Subsequent to the capital reduction, it intends to carry out a rights issue of up to 193.5 million new shares at 15 sen a piece (another 5 sen will be capitalized from the reserve account) on the basis of five units for four existing shares in the company.

It is estimated that Gefung’s net assets per share will be reduced to 32.8 sen upon completion of the entire exercise, from 53 sen as at Dec 31, 2010.

Based on the indicative issue price of 15 sen apiece, the cash call would raise rm29.03 million for Gefung. Of the amount, rm15 million will be earmarked for new business ventures, while rm10.19 million will be set aside for working capital. The group is also allocating rm3 million to repay its bank loans.

Its new business plans may include acquisition of strategic investments apart from collaborations, JV or alliances.

The proceeds from the proposed rights issue will provide an opportunity for the group to venture into property development, which complements its current marble and granite business, and is expected to provide better growth and enhance its earnings given the current positive outlook for the property market.

Lim, by virtue of being the largest shareholder with a 25.19% stake, will provide an undertaking to fully take the up his direct entitlement of the rights shares, apart from additional units not taken up by other shareholders.
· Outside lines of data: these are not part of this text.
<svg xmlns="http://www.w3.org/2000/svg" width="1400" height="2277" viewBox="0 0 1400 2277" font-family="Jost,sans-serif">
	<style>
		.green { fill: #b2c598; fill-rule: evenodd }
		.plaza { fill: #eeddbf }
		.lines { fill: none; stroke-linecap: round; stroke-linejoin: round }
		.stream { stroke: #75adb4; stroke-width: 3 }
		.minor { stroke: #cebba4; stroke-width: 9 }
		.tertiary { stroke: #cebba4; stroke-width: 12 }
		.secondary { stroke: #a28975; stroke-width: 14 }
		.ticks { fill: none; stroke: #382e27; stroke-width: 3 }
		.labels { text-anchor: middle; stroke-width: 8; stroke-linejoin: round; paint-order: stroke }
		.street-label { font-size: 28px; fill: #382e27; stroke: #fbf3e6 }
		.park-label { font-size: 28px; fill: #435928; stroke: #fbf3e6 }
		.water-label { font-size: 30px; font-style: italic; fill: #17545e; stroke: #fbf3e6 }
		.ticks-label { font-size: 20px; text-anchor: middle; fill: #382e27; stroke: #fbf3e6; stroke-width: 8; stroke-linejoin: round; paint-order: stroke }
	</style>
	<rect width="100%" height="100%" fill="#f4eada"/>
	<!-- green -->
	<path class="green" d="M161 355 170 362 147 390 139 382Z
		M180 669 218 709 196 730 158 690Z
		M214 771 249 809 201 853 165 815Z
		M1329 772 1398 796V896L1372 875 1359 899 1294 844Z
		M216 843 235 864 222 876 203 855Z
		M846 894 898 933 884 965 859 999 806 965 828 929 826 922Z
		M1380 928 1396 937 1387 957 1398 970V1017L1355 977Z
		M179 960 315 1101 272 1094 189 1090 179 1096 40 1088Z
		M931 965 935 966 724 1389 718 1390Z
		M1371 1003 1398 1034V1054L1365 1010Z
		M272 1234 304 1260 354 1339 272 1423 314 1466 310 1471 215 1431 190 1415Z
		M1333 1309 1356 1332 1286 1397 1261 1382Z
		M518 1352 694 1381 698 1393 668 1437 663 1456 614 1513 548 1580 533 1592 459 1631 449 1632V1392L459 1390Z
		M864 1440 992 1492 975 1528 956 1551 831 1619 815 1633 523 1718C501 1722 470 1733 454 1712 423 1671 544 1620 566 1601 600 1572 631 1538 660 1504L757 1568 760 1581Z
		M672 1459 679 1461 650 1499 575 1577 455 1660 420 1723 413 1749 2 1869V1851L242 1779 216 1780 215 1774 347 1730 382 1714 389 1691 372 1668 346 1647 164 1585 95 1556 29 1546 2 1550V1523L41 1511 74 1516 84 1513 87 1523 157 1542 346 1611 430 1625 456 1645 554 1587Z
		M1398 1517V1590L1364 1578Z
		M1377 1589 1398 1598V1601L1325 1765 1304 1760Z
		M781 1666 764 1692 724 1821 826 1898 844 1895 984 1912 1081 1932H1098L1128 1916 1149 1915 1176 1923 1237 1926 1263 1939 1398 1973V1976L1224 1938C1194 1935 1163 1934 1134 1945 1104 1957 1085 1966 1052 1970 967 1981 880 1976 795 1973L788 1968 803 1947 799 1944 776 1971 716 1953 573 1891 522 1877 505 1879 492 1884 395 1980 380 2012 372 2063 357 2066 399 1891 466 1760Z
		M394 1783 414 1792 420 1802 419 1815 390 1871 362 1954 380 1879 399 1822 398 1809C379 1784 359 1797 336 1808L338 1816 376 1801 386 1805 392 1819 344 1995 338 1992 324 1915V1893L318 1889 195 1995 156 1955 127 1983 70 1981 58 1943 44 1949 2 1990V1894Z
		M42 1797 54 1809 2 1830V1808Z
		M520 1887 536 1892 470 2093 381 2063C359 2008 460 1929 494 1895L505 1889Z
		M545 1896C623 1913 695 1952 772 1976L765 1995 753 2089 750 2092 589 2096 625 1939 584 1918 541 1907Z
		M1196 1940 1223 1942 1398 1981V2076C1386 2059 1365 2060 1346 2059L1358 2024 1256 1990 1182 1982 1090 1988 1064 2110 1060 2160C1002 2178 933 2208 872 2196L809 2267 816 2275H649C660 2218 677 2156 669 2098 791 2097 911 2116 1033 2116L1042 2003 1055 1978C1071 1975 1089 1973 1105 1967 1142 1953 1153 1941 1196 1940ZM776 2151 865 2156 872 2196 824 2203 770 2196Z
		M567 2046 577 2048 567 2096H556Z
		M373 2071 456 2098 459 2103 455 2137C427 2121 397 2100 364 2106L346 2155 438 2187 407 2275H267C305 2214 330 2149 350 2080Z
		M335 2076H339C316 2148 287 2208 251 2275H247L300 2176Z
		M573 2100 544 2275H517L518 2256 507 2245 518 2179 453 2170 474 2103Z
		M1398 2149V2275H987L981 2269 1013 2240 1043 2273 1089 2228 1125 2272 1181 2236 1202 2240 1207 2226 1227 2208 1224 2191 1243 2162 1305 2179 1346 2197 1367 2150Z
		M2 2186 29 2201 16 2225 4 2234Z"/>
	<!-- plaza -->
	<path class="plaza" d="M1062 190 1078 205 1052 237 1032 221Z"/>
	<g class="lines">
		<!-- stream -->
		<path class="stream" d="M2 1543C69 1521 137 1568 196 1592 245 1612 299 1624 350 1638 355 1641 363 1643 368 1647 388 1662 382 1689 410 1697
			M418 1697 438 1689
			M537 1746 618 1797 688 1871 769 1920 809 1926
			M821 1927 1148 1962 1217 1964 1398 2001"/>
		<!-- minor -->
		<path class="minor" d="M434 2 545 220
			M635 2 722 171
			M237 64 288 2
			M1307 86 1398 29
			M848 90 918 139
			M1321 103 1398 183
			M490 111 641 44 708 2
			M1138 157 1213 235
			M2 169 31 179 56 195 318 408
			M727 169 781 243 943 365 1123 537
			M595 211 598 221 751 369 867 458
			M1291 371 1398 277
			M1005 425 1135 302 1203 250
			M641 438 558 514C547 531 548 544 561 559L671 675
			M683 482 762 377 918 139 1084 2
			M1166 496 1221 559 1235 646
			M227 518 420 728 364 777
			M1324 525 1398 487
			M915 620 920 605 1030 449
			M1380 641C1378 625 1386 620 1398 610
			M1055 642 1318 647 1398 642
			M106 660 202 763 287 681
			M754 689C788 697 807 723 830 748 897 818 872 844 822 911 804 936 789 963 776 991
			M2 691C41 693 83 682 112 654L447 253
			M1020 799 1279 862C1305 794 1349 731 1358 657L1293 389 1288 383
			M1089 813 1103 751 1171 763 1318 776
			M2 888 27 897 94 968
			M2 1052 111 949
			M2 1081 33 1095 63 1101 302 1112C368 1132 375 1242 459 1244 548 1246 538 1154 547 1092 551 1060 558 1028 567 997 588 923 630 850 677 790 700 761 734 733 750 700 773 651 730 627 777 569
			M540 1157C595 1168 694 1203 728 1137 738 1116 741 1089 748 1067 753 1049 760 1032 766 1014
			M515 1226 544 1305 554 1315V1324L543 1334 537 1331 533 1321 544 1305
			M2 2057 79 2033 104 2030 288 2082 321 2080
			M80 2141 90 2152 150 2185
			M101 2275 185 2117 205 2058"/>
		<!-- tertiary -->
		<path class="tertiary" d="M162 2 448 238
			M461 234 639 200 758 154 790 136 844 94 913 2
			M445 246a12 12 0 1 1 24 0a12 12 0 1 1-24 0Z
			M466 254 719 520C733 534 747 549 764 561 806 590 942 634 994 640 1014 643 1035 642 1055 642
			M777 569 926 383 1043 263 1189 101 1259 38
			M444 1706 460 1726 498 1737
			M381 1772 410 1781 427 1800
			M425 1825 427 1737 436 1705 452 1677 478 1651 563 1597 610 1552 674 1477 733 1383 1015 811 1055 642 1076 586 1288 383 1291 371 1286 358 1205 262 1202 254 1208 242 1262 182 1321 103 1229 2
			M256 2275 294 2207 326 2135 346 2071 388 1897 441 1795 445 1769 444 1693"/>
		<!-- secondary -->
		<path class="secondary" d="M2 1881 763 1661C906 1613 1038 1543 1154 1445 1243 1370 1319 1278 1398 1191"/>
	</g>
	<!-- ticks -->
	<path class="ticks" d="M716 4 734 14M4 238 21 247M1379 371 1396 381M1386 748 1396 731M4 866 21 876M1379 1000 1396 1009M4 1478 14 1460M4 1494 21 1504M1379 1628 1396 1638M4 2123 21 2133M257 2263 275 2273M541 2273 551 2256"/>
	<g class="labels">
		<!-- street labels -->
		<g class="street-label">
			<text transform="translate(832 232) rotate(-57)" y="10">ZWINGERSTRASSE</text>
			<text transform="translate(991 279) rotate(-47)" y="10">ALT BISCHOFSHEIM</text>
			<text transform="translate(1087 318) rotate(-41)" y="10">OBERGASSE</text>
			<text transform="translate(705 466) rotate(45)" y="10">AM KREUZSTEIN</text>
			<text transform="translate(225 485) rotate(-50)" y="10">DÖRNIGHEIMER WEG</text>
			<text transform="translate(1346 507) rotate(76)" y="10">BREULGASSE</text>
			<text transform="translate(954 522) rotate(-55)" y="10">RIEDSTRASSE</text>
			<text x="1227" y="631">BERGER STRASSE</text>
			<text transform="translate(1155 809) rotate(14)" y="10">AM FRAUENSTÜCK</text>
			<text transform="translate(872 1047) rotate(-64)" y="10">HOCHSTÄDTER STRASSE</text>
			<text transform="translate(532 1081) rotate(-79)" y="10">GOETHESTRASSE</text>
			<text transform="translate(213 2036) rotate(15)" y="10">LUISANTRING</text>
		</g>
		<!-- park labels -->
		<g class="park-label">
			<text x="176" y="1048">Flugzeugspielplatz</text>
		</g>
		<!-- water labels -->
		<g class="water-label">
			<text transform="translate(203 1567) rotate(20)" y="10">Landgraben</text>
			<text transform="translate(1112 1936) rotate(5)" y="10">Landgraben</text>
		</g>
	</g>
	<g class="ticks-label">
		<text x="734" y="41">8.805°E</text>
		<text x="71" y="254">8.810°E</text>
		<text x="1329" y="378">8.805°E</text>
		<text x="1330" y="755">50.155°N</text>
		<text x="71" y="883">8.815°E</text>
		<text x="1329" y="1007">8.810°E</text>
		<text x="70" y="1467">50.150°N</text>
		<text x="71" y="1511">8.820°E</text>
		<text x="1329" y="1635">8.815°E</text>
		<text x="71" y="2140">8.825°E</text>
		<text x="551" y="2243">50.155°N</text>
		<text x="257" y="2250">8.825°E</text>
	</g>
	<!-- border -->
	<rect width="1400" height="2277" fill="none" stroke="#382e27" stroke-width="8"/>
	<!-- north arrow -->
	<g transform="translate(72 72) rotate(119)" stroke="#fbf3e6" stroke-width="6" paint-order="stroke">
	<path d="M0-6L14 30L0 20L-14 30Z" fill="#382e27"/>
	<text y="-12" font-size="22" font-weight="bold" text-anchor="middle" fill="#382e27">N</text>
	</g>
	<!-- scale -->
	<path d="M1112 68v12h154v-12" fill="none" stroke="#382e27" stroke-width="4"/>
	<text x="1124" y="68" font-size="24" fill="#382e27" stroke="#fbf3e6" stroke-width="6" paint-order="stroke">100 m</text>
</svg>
Should he take up the addition units, his stake could increase to 54% and he would seek an exemption from the obligation to make a general offer for the remaining shares in the company.

His entry into Gefung was seen as heralding new era in the loss making marble and granite processor. Armed with a wealth of experience in luxury property development, he is expected to spearhead the creation of real estate related operations as a major income stream for Gefung in the years ahead.

The question is, how soon will Lim revive the fortunes of Gefung, which posted a net loss of rm56.91 million in FY2010 ended Dec 31. The company has no existing landbank to kick start its property development projects. Thus, the acquisition of property companies with attractive landbank and projects could be a viable route.

Such acquisitions may involve an asset injection by either Lim, or a third party who would then emerge as a substantial shareholder of the company.

Lim’s links to Sunrise could be a platform for Gefung to expand its presence in IDR as well.

The market will be watching the makeover of Gefung into property player closely, and how the company rejuvenates its financials under Lim’s leadership.